Но голос Фрунзе не силен, и тон вдруг, помимо желания, становится совсем обычным:
— Если представить себе, что все народы свободны и независимы, то принцип их отношений прост, — говорит Фрунзе. — Каждый жених берет себе невесту из какой хочет деревни и играет свадьбу…
Послышались смех и аплодисменты. Фрунзе продолжал:
— Но, как известно, для женихов-колонистов любые отношения сводятся к приобретению земель, сырья. С этой целью наш жених и объясняется в любви, и подписывает соглашения…
Мустафа слушал, оставаясь загадочно неподвижным, тонкие сжатые губы слегка растянулись.
— Что касается нас, — продолжал Фрунзе, — то мы приехали к вам, как тот деревенский жених, — по любви. И если привезли вам подарок, то не для того, чтобы потом выкачать из вас за него стократ. Вы близки нам. И мы стараемся вам помочь, надеясь, что и вы подадите руку помощи, если что.
Члены турецкого правительства переглянулись. Мустафа вдруг поднялся, сцепил руки за спиной:
— Наша цель — достижение полной независимости. Мы тщательно взвесили наши шансы и пришли к убеждению, что достигнем цели. Мы люди, которые умеют быть практичными и разрешать дела, как нужно… Мы — народ, желающий существовать, иметь достоинство и честь! Каждый турок, будь он темный или светоч знаний, поднялся выше королей. Все мы объединились, решили бороться до последней капли крови. Легко подписать на бумаге мир. Но вне возможности распоряжаться своей судьбой мир не настанет… А если нация отказалась от борьбы, то этим она согласилась на свою гибель…
«Верно! История разум дает», — подумал Фрунзе. А Кемаль:
— Мирный договор с Украиной будет как раз тот договор, который признает справедливость нашей борьбы. Я думаю, что не заспорим о его сути, а частности уложатся сами.

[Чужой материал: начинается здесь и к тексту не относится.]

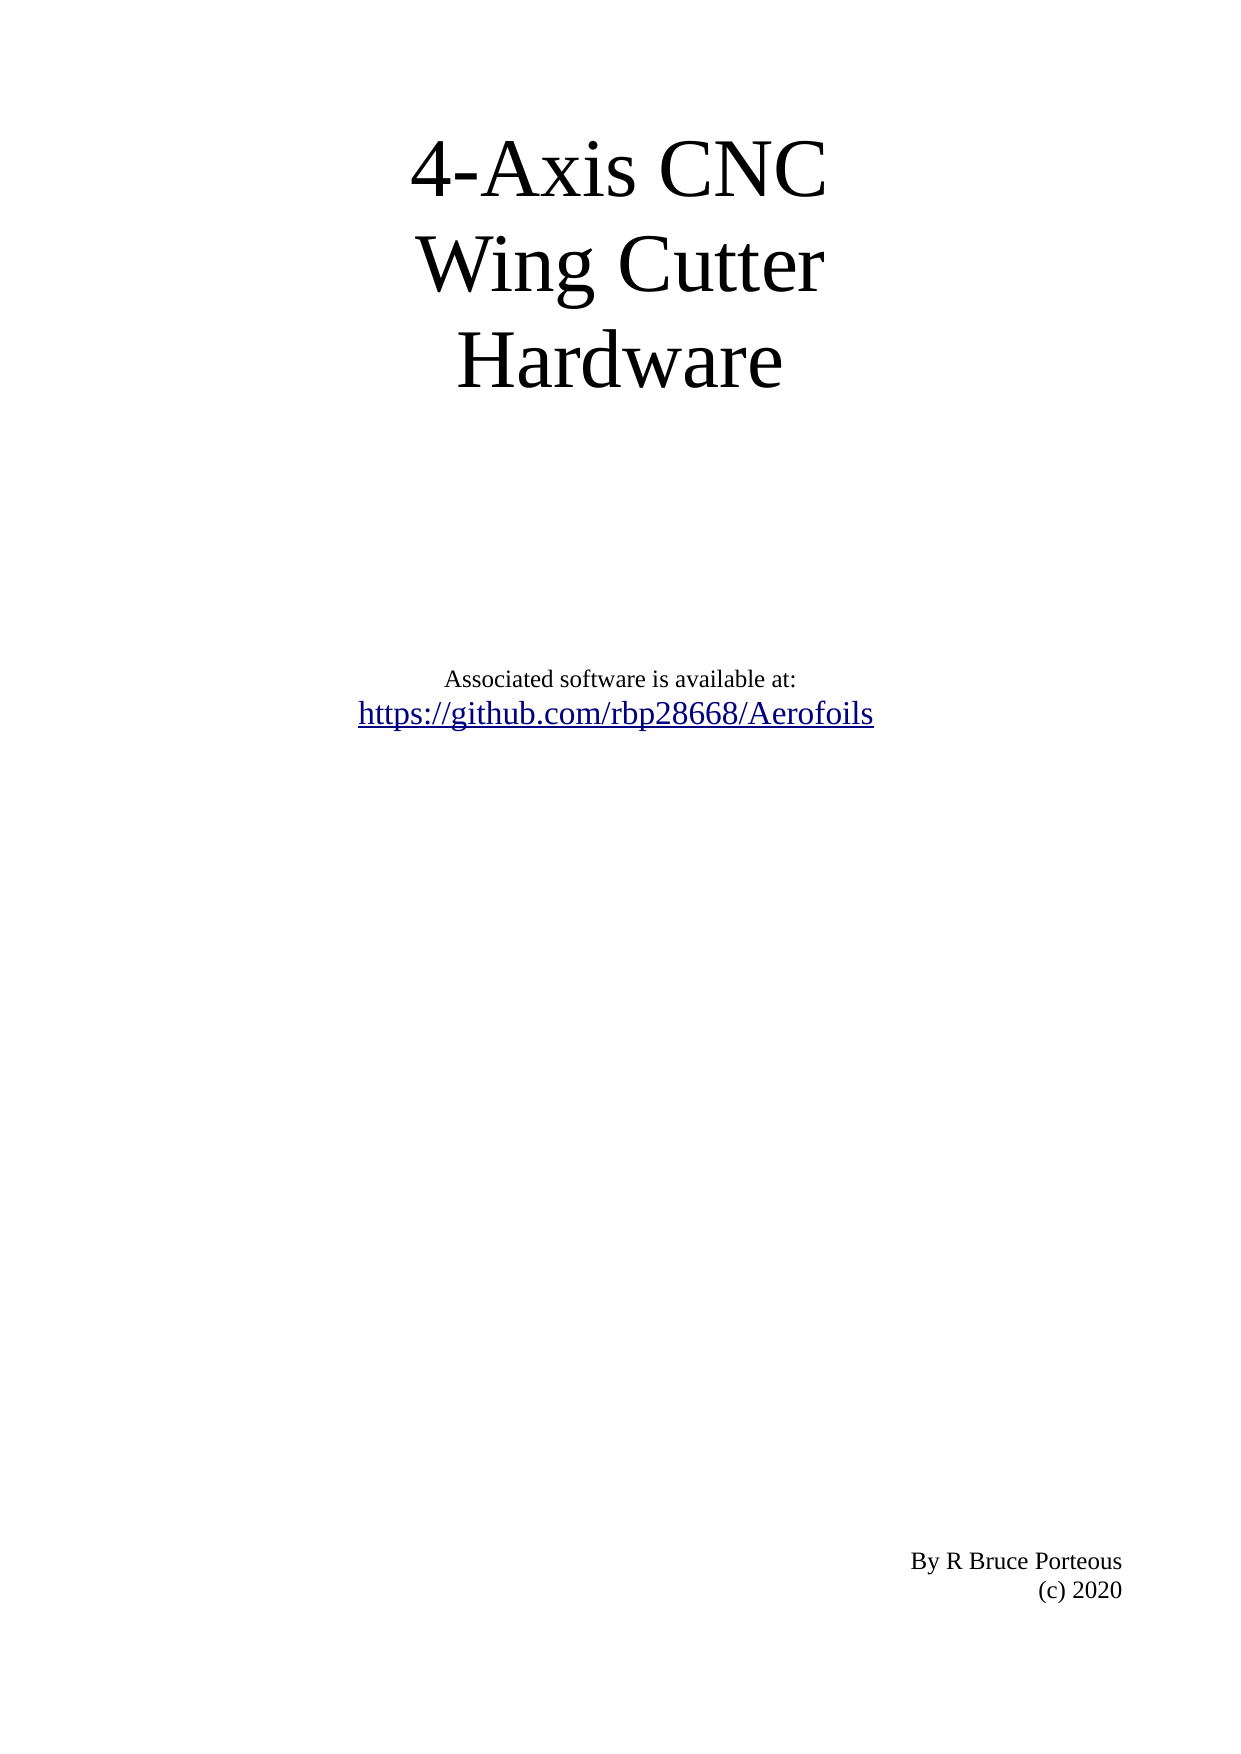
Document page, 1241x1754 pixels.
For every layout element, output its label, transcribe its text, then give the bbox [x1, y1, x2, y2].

text Wing Cutter [118, 214, 1122, 310]
text 4-Axis CNC [118, 118, 1122, 214]
text (c) 2020 [118, 1575, 1122, 1603]
text Hardware [118, 310, 1122, 406]
text https://github.com/rbp28668/Aerofoils [118, 693, 1122, 731]
text By R Bruce Porteous [118, 1546, 1122, 1575]
text Associated software is available at: [118, 664, 1122, 693]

После перерыва беседа шла уже в узком кругу. Фрунзе сказал:
— Постоянные многочисленные настойчивые сообщения о тайных антисоветских статьях в соглашении с Франклен-Буйоном вызвали у нас повсюду, в республиках, сомнение в искренности Турции. Глубокие подозрения. Откровенно скажу — недоверие к Ангоре. По дороге сюда, в результате встреч, бесед с местными властями, с населением, эти подозрения у меня стали ослабевать. Как-то стали рассеиваться сами собой. А прибыв в Ангору, я убедился: нет оснований опасаться. Телеграммой я уже сообщил об этом Ленину и Чичерину. Думаю, что мне, члену Цека, поверят, моя телеграмма пересилит оценку, данную другим, менее осведомленным работником. Но чтобы покончить с неясностями, недомолвками, прошу вас все-таки… осветить… истолковать…
Кемаль встал, закурил, прошелся.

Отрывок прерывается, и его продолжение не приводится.